Mr. Stick says: The word "bra-nee-bra-non" is the Thai word for compromise so assuming there is a word for compromise, I would assume that the concept is understood too, although whether it is practiced often is of course something else altogether!
Question 3: I am an Asian guy from London. I met this Thai girl from a website that's very popular amongst students here in the UK. We met, went out on a couple of dates and liked each other and she says that she loves me. This girl is in London to study English. She can speak a fair amount of English. She never tells me about her educational qualifications and stuff, and she always laughs and says "M 6" and then diverts the topic. I feel that she is a good girl. She is 25 and says she is a virgin; in fact she doesn't want sex until marriage. I respect her but at the same time I am in a confused state of mind. Can a 25 year old be still a virgin? I don't think so. Her sister is sponsoring her, and she is a geologist in Indonesia, married to a Thai guy. She sends her money every time she needs it. I feel that everything is normal and she is a nice and good girl, but if you would comment upon this it would make me feel better as I've read and seen lots of stuff happening out there in Thailand, though I am not a Farang by looks but was born in Farangland…so may be I might also fall in a trap of some kind. Please advise!
Mrs. Stick says: You should not be surprised that this girl is preserving her virginity until marriage. Thailand is changing and many women are not virgins on their wedding night, but there still are quite a number who are. I have friends, both in Bangkok and in Korat, who are waiting until their wedding night. Let me tell you that there are many women aged much more than 25 who remain a virgin. You do have to be careful with this woman because she might give herself to you before marriage, but if she does then she absolutely expects you to marry her and if you don't, his would become a very major issue for her.
Mr. Stick says: I don't want to take over the Mrs.' part of the column but to me this smells.

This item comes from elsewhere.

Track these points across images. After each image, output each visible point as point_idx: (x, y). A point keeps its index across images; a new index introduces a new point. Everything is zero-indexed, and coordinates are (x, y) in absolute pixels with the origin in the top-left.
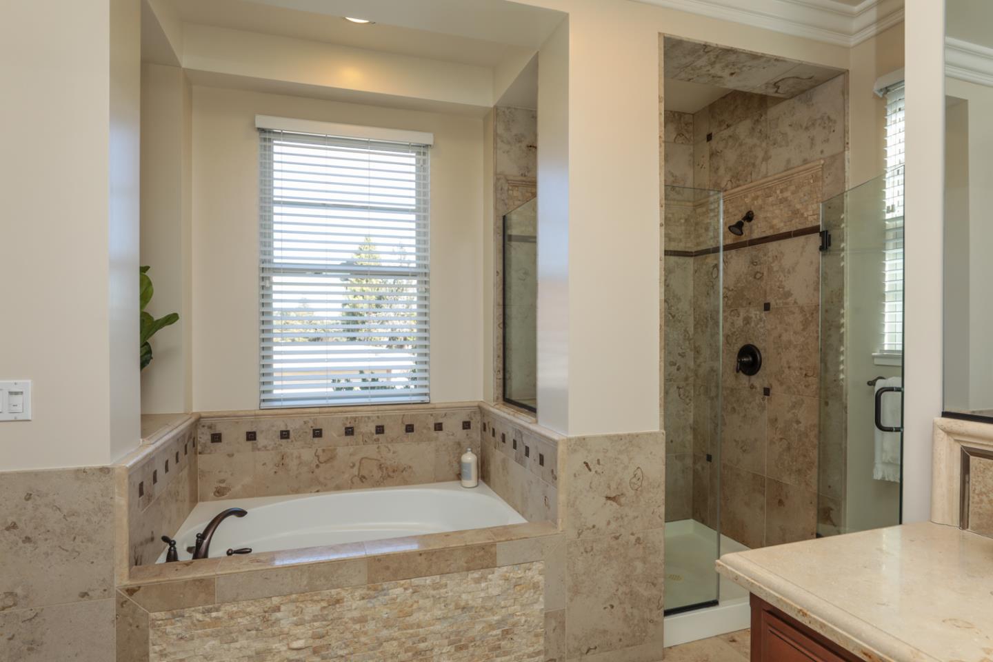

Her sister is a geologist in Indonesia and is sponsoring her? Hmmm…. Now forgive me for saying this, but London is damned expensive. I imagine that with her accommodation, her costs, food and other expenses that she would not be able to get by on less than £1,000 per month and frankly, I just cannot see her supporting her sister to that level. OK, I am ever the cynic, but one has to be practical. We're talking A LOT of money here!
You might have noticed that I do no allow profanity on this site, notwithstanding that a lot of the material on here deals with what might be more interesting to adults, than kids. There are a number of reasons for this. First of all, a talented writer can make their point easily without the use of profanity. Secondly, the advertisers do not like to see overly and unnecessarily coarse language and thirdly, search engines do not favour websites that carry excessive amounts of profanity. I do not wish to be a prude, but there are reasons why you will see the "f word" spelt "fxxx"!